Doesn't the preferred upload method depend in part on the character encoding of the HTML file? If your HTML is Unicode encoded, you can't upload as ASCII. It seems that when I first converted my pages to Unicode I had to change my upload protocol. (But I'm decidedly not an encoding expert.)
No. All HTML are ASCII files.
I don't believe that's correct. Most English-language webpages do happen to be implicitly or explicitly encoded as ISO 8859-1, which is a rough sort of "extended ASCII," but the W3C adopted Unicode some time ago as the basis for HTML, which lets us type Greek or Chinese of Cyrillic or Ogham directly in a Unicode-encoded HTML document. It's just that most English speakers don't have reason to make use of this ability.
Character encoding is an *exceedingly* abstruse area. Jukka Korpela's tutorial [cs.tut.fi] is widely regarded as the best technical introduction to the subject for the seriously curious.
Same for loading binary files as ascii.
Use the right type, ascii for all text, binary for everything else.

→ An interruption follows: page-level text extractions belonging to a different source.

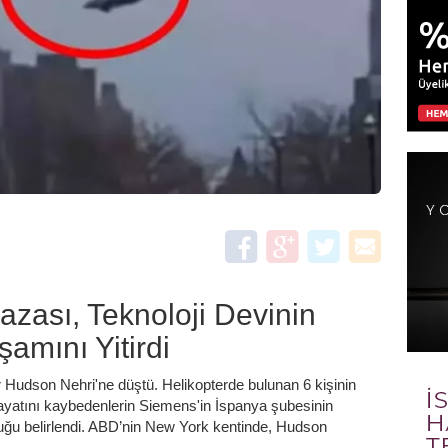
azası, Teknoloji Devinin
amını Yitirdi
 Hudson Nehri'ne düştü. Helikopterde bulunan 6 kişinin
 Hayatını kaybedenlerin Siemens'in İspanya şubesinin
uğu belirlendi. ABD’nin New York kentinde, Hudson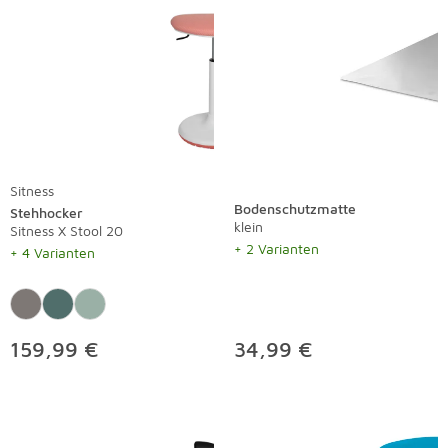
Sitness
Bodenschutzmatte
Stehhocker
klein
Sitness X Stool 20
+ 2 Varianten
+ 4 Varianten
159,99 €
34,99 €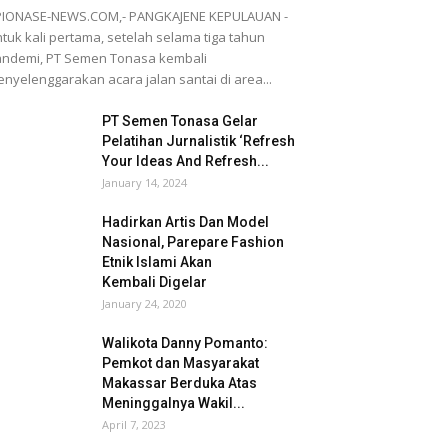
PIONASE-NEWS.COM,- PANGKAJENE KEPULAUAN -
tuk kali pertama, setelah selama tiga tahun
ndemi, PT Semen Tonasa kembali
nyelenggarakan acara jalan santai di area...
PT Semen Tonasa Gelar
Pelatihan Jurnalistik ‘Refresh
Your Ideas And Refresh...
January 14, 2024
Hadirkan Artis Dan Model
Nasional, Parepare Fashion
Etnik Islami Akan
Kembali Digelar
January 24, 2020
Walikota Danny Pomanto:
Pemkot dan Masyarakat
Makassar Berduka Atas
Meninggalnya Wakil...
April 7, 2023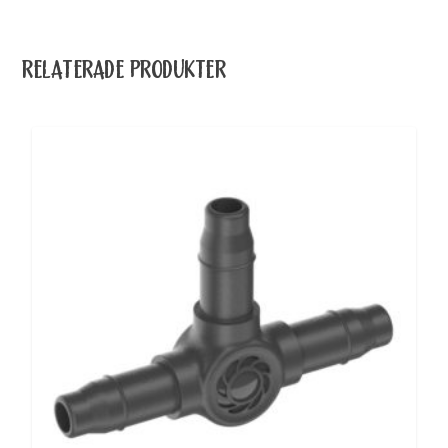
RELATERADE PRODUKTER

No. All HTML are ASCII files.This is what I was taught, and I have always uploaded my Japanese, Chinese and UTF-8 HTML files as ASCII. This is the first I've heard of an argument for uploading HTML as Binary. I read through Jukka Korpela's tutorial, but that seems to deal with the encoding display of characters rather than the transfer of of the HTML itself. I'm not an expert on this either, and would be interested to hear more about this.
Personally, I think it is pathetic that script interpreters can't handle different linebreak formats, but they can't so scripts have to be uploaded in ASCII mode.
Kaled.
I have always uploaded my Japanese, Chinese and UTF-8 HTML files as ASCII. This is the first I've heard of an argument for uploading HTML as Binary. I read through Jukka Korpela's tutorial, but that seems to deal with the encoding display of characters rather than the transfer of of the HTML itself. I'm not an expert on this either, and would be interested to hear more about this.
We've certainly got two issues mixed together here. One is the nature of HTML files, which *may* be *encoded* as ASCII, but also may be *encoded* as any of a number of other things; Bill's Japanese files, for example, aren't encoded as ASCII, but probably Shift-JIS or Unicode. The second issue (which was the original poster's question, and which respondents like me have diverted) was the *upload method*, which we tend to call either "ASCII" or "binary". I know even less about upload protocols than I do about encoding, so along with Bill I'd like to have someone clarify this for us. My guess is that the upload method called "ASCII" doesn't really have anything to do anymore with the actual ASCII encoding system of the simple Latin alphabet, and that the name "ASCII upload" is just a vestige of past practices, but that's what we need someone to clarify for us.
Key excerpts [with new annotations]:
Tedster:
Every byte is 8 bits. In ASCII, a byte is made up of 7 "significant" bits and an eighth, "insignificant" bit, used for error control [and in recent years, for other server information, such as internationalization data.]. Binary uses all 8 bits as significant bits. Text-only is ASCII, whereas word processing documents, image and data files, etc, are binary.If a binary file is transferred in ASCII mode, every eighth bit becomes corrupted and the file unusable — you inevitably corrupt a binary file by sending it as ASCII.
But sending ASCII files as binary works much of the time, if the operating systems on both ends are using the same convention for that eighth bit. However, you certainly CAN get into trouble with Unix/Mac/Windows mismatches [or any server that is configured to use different conventions from the client machine doing the upload.]
bobriggs:
The main use of ASCII transfer in FTP is for the FTP server to strip line ending characters (carriage return and line feeds) into the correct form for the server: on *NIX boxes, a CR/LF pair will be converted into a single LF. (MS-DOS/Windows computers use Carriage Return/Line Feed pairs to denote the end of a line)All files are binary, ASCII is just a subset. It would be less confusing if instead of ASCII mode, the FTP clients called it 'text mode'. So if you sent an 8 bit ASCII file via FTP, any 8th bit that is set would be retained, and any CR/LF pairs would be converted to a single LF.